**Directives**:
A – In the email about job start-up speed, how many map tasks are generated for a non-splittable file?
B – Write out the passage of the email about job start-up speed that opens with the words containing "When an mapreduce" and closes with "the task etc.".

**Selected excerpt**:
[start]
Hi Matthais

When an mapreduce program is being used there are some extra steps like 
checking for input and output dir, calclulating input splits, JT assigning TT 
for executing the task etc.

If your file is non splittable , then one map task per file will be generated 
irrespective of the number of hdfs blocks. Now some blocks will be in a 
different node than the node where map task is executed so time will be spend 
here on the network transfer.

In your case MR would be a overhead as your file is non splittable hence no 
parallelism and also there is an overhead of copying blocks to the map task 
node. 

Regards
Bejoy KS

Sent from handheld, please excuse typos.

-----Original Message-----
From: Matthias Kricke <matthias.mk.kri...@gmail.com>
Sender: matthias.zeng...@gmail.com
Date: Mon, 13 Aug 2012 16:33:06 
To: <user@hadoop.apache.org>
Reply-To: user@hadoop.apache.org
Subject: Re: how to enhance job start up speed?

Ok, I try to clarify:

1) The worker is the logic inside my mapper and the same for both cases.
[end]
**Provided records**:
[start]
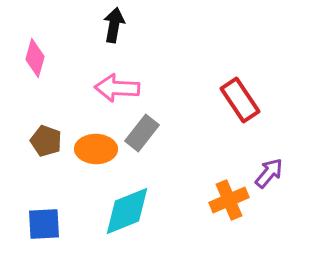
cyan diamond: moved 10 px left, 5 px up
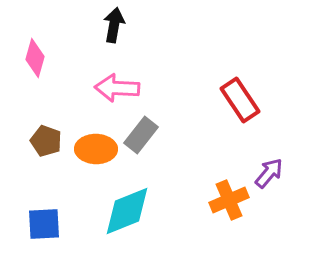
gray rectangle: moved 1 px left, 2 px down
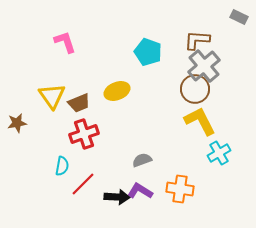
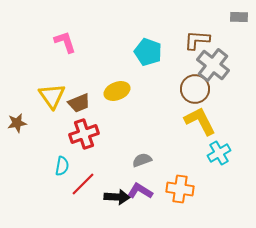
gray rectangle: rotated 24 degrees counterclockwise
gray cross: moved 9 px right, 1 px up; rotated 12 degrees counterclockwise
[end]
[start]
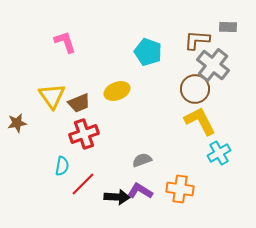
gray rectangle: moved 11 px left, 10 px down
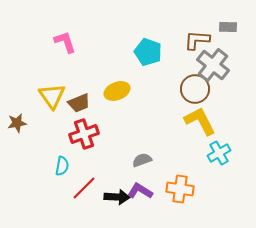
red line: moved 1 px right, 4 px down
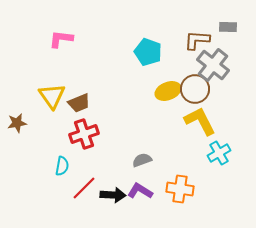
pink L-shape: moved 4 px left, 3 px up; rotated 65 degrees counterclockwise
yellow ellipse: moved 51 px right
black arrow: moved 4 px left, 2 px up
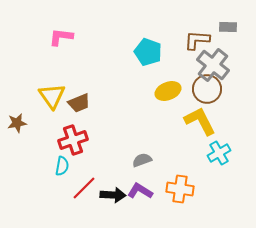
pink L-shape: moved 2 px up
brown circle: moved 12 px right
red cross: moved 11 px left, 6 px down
[end]
**Task-by-task answers**:
A – One map task per file, regardless of the number of HDFS blocks.

B –
When an mapreduce program is being used there are some extra steps like 
checking for input and output dir, calclulating input splits, JT assigning TT 
for executing the task etc.